Our clinic model more closely resembled a psychiatric liaison clinic than a dedicated perinatal service, and highlights a controversy that currently exists about whether perinatal service provision should be met by a specialist perinatal service or whether it is more pragmatic at least in the short term to start services up within existing psychiatry liaison services (where these exist). Liaison services assess and triage a high volume of patients to locality mental health services and manage emergencies. Dedicated perinatal services on the other hand aim to provide more comprehensive care for the most severely unwell by managing women throughout pregnancy and for the first postpartum year. In addition, perinatal services provide advice and consultation to general practitioners, accepting referral from primary care, and are available for advice regarding prescribing psychotropic medication to all women of childbearing age. This specialist expertise cannot be assumed from a more general liaison service, which takes referrals from all other non-obstetric medical and surgical departments.

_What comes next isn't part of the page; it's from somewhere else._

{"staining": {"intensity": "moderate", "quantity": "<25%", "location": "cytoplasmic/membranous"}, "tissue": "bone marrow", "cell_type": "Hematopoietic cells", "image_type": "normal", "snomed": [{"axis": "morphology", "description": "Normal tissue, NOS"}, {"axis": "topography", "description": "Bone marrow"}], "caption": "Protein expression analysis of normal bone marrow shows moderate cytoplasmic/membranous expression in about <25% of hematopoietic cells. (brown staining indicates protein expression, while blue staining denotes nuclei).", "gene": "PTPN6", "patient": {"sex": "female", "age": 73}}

The most pertinent issue is of course related to funding. Funding this clinic was a complex matter due to lack of geographical alignment between obstetric and psychiatric services. Local psychiatric services restricted their input to North Islington residents, whereas women living in a much more widespread area including Islington, Haringey and Camden were all eligible to use the obstetric services. This reflects in part the consumer-led nature of an obstetric service. Perhaps the consumers could be an effective lobby for ongoing funding. Smith 12 made it clear that her two special interest sessions per week were inadequate to set up formal referral procedures and protocols, and her service was soon inundated with referrals that largely came from local psychiatrists. Our clinic was significantly different from that reported by Smith in that we saw 57 referrals in the year described (Smith saw 26), they were seen in the antenatal department (Smith saw women within the psychiatric department or at home), and we did not accept postnatal referrals that were picked up by the liaison service as before. Our clinic operated from the liaison service base: secretarial services and supervision were both provided by the liaison consultant. After two years, despite submission of a business plan to the relevant authorities, no funding was allocated for this clinic and the service was discontinued.

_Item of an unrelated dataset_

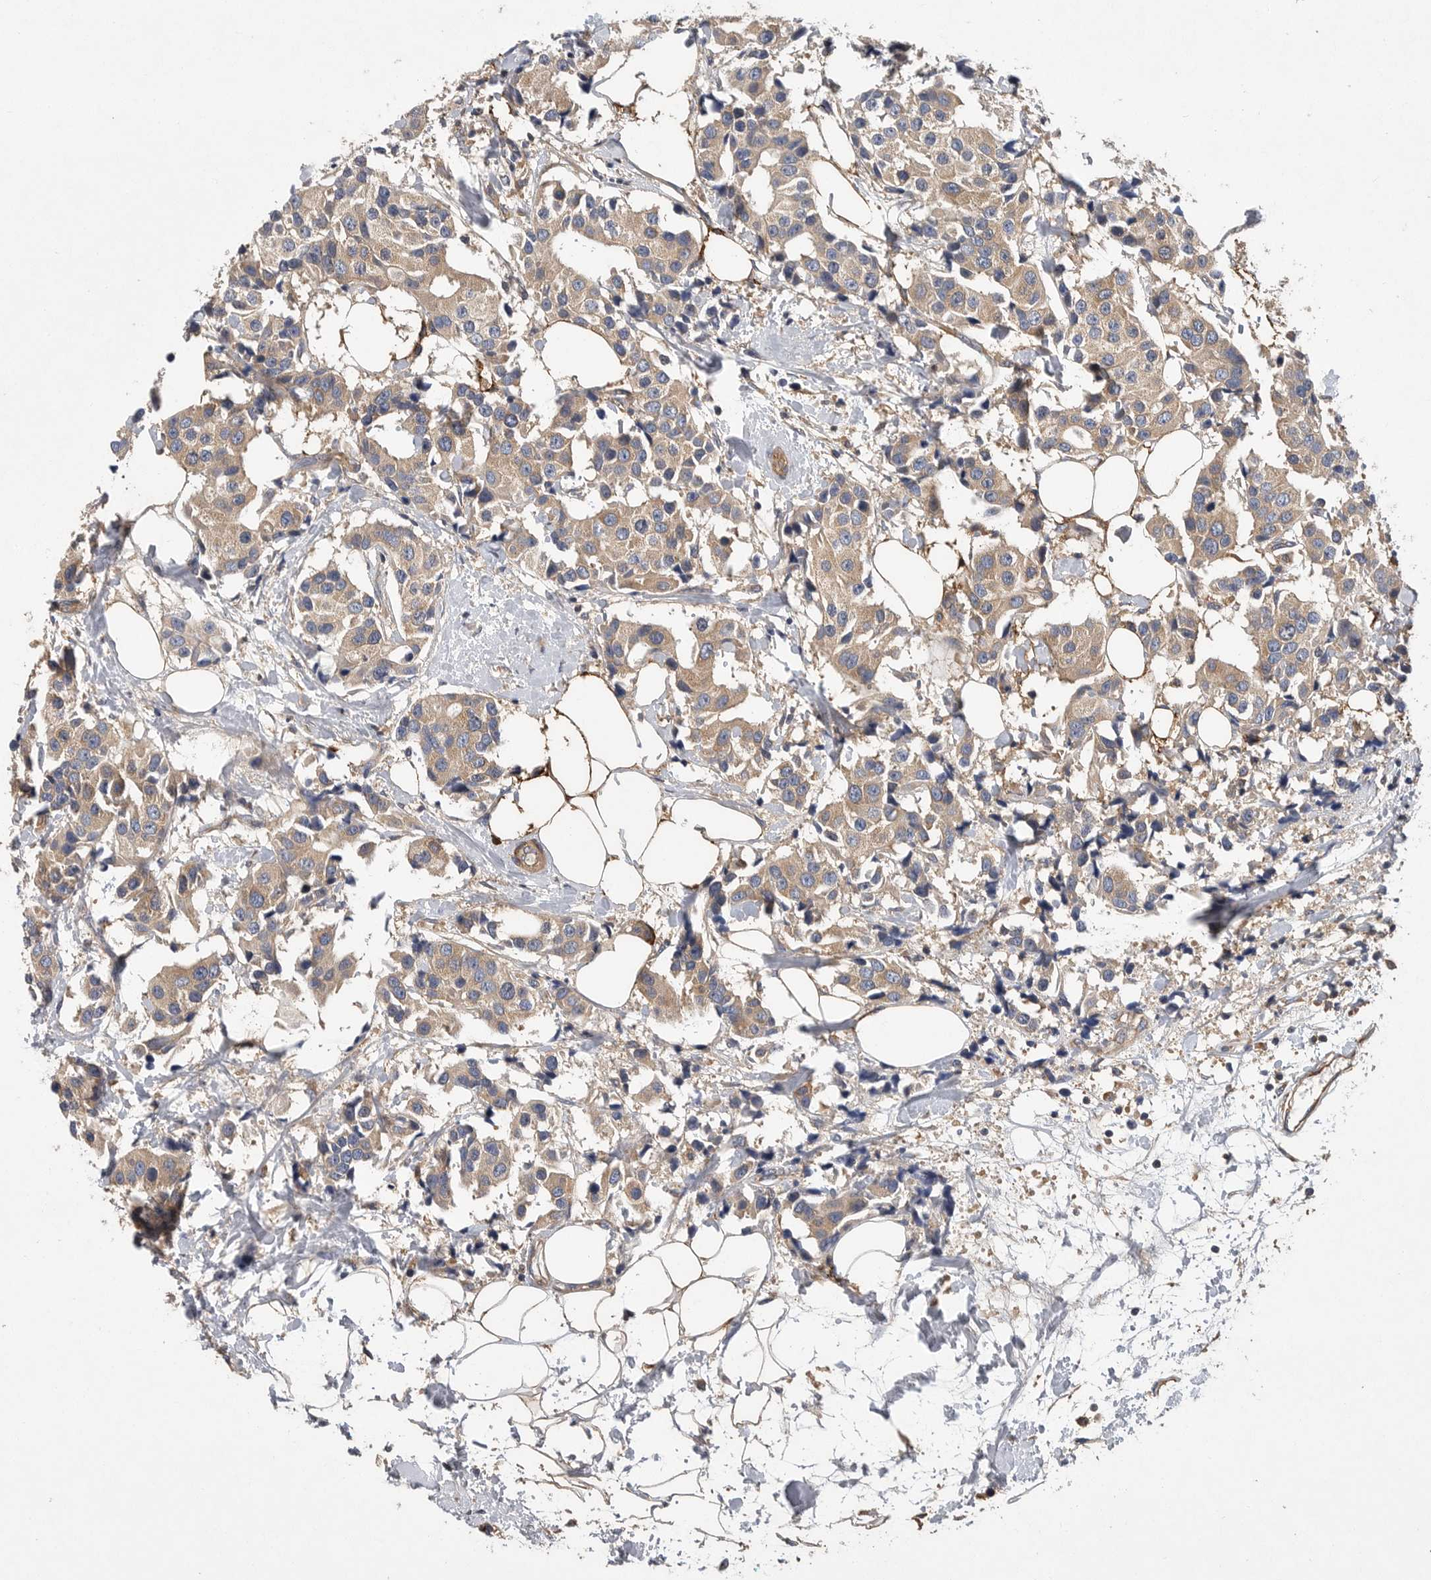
{"staining": {"intensity": "weak", "quantity": ">75%", "location": "cytoplasmic/membranous"}, "tissue": "breast cancer", "cell_type": "Tumor cells", "image_type": "cancer", "snomed": [{"axis": "morphology", "description": "Normal tissue, NOS"}, {"axis": "morphology", "description": "Duct carcinoma"}, {"axis": "topography", "description": "Breast"}], "caption": "This is an image of IHC staining of breast infiltrating ductal carcinoma, which shows weak staining in the cytoplasmic/membranous of tumor cells.", "gene": "OXR1", "patient": {"sex": "female", "age": 39}}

More recently however attempts to fund a comprehensive perinatal mental health service at the Whittington Hospital have been successful, and the first author has been appointed to provide five sessions per week of Consultant Perinatal Psychiatrist input, backed by a part-time Specialty Grade doctor, and a WTE nurse specialist. The service will accept referrals from primary care and community mental health teams, and will provide ongoing psychiatric care to women throughout the perinatal period. Lessons will be learned from this ultimately unsuccessful pilot, and we hope to report on more successful outcomes in the future.